Identifying Different Types of Networks

Identifying Different Types of Networks

There are many types of computer networks that are characterised on the basis of size or purpose. The size of a network is expressed depending on the geographical area it occupies and the number of computers that are a part of the network. The size of a network can vary from a few computers in a room to millions of computers spread across the globe.

On the basis of size, networks are classified under the following categories:

Local Area Network (LAN)

It is a network that is confined to a small geographical area such as a school, office, or multiple offices within a campus. However, a single LAN can be connected to other LANs over long distance via telephone lines and radio waves. The LAN is a private network which can restrict communication to the nodes within the network and prevent it from reaching the Internet.

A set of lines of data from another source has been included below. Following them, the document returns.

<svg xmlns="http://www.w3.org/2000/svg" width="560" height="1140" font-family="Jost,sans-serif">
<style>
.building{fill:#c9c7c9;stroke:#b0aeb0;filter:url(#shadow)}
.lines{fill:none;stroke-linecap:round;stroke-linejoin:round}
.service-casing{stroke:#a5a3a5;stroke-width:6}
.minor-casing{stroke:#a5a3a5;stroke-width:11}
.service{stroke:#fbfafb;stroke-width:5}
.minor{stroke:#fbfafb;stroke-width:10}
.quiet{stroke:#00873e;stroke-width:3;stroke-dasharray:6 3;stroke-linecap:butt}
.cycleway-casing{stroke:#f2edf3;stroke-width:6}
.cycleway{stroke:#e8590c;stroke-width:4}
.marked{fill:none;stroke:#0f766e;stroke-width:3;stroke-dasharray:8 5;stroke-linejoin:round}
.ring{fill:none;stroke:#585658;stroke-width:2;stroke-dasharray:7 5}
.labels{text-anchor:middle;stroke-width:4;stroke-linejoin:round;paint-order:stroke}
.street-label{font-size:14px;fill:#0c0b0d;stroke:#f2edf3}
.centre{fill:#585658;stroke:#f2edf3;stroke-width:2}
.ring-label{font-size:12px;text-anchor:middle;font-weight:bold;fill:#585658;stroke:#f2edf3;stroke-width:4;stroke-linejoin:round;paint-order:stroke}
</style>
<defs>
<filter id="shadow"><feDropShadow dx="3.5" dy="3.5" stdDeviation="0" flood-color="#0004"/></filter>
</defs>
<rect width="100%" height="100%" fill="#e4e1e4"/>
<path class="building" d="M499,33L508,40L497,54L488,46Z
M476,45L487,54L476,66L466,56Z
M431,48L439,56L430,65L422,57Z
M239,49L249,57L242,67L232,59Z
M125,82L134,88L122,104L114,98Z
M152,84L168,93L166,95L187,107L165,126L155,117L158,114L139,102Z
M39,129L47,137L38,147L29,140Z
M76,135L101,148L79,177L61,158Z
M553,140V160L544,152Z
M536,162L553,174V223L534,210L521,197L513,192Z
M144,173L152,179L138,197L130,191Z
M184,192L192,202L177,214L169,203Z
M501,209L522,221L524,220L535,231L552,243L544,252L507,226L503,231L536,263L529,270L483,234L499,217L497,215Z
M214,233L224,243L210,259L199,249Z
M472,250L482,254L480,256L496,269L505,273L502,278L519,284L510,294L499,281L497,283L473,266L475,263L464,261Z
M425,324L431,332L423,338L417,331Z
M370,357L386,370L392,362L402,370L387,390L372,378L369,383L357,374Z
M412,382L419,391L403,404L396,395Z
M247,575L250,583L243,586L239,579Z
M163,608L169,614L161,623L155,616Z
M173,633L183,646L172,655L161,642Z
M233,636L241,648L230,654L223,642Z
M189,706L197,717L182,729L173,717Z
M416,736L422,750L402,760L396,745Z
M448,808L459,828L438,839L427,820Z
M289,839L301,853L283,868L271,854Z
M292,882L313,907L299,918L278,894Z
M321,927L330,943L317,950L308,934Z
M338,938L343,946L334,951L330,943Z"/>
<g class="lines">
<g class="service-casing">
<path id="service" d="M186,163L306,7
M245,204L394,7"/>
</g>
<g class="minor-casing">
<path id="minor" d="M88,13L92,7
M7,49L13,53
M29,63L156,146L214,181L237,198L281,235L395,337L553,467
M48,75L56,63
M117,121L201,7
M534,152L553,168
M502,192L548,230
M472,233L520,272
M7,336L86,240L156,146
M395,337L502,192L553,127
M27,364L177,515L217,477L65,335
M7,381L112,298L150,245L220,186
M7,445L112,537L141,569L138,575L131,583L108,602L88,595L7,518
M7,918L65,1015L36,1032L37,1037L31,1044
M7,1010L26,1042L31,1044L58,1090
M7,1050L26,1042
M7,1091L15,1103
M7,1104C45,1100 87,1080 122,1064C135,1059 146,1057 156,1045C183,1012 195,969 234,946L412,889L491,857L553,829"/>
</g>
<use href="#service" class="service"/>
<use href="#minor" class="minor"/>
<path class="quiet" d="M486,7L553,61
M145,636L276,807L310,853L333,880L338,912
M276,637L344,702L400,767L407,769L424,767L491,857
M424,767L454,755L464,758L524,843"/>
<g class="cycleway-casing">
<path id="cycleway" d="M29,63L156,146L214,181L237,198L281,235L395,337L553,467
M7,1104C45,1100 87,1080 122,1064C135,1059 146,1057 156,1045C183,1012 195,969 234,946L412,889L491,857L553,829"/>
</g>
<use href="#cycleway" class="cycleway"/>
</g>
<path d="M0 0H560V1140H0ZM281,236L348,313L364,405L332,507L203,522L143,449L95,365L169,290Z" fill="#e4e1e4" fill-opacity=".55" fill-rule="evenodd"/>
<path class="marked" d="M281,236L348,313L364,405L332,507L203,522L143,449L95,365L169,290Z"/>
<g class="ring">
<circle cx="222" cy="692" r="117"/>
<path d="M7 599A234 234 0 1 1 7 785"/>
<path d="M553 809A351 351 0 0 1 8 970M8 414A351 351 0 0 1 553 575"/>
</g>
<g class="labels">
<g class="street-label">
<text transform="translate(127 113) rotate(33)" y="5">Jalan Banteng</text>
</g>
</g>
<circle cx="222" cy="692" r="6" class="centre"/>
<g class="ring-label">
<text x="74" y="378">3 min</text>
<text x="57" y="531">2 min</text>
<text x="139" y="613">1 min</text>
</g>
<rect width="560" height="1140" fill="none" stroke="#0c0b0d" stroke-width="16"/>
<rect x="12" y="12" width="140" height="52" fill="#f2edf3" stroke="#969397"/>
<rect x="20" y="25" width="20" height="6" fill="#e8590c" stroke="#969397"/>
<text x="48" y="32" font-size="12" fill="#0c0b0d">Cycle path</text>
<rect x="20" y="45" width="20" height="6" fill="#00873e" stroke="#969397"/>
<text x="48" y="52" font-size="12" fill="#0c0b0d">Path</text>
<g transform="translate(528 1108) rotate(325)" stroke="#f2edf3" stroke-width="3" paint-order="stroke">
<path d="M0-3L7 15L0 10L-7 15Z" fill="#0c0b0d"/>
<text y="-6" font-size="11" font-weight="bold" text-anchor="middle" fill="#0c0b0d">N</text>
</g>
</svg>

Metropolitan Area Network (MAN)

MAN is a large, high-speed computer network that usually spans a large campus or an entire city. A MAN usually interconnects multiple LANs using high-capacity fibre-optical links. MAN covers the geographical area larger than the LAN but smaller than the area covered by a WAN (Figure 3). Companies that use MAN usually have several branches within a city such as banks, local ISPs, cable television companies and local telephone companies. Metro Ethernet is one of the latest forms of MAN.

Wide Area Network (WAN)

It is a network that spans over a large geographical area, such as a country or the entire world. A WAN can contain multiple smaller networks, such as LANs and MANS. WANs are used by large organisations to interconnect LANs at offices in different countries. The Internet is the biggest public WAN and a network of ATMs is a private WAN.

Virtual Private Network (VPN)

It is a type of network that allows computers or an entire network to connect to each other over the Internet securely. VPN is based on the client-server architecture so it consists of a VPN client and VPN server and the software that enables secure connections. VPN uses different security tools such as tunneling protocol. The tunneling protocol creates a tunnel between two devices and encrypts all the information in the tunnel.

VPNs are mostly used by organisations to protect sensitive data. They use tunneling protocols such as Point-To-Point Tunneling (PPTP) and Secure Socket Layer (SSL) for secure authentication and encryption of the network traffic.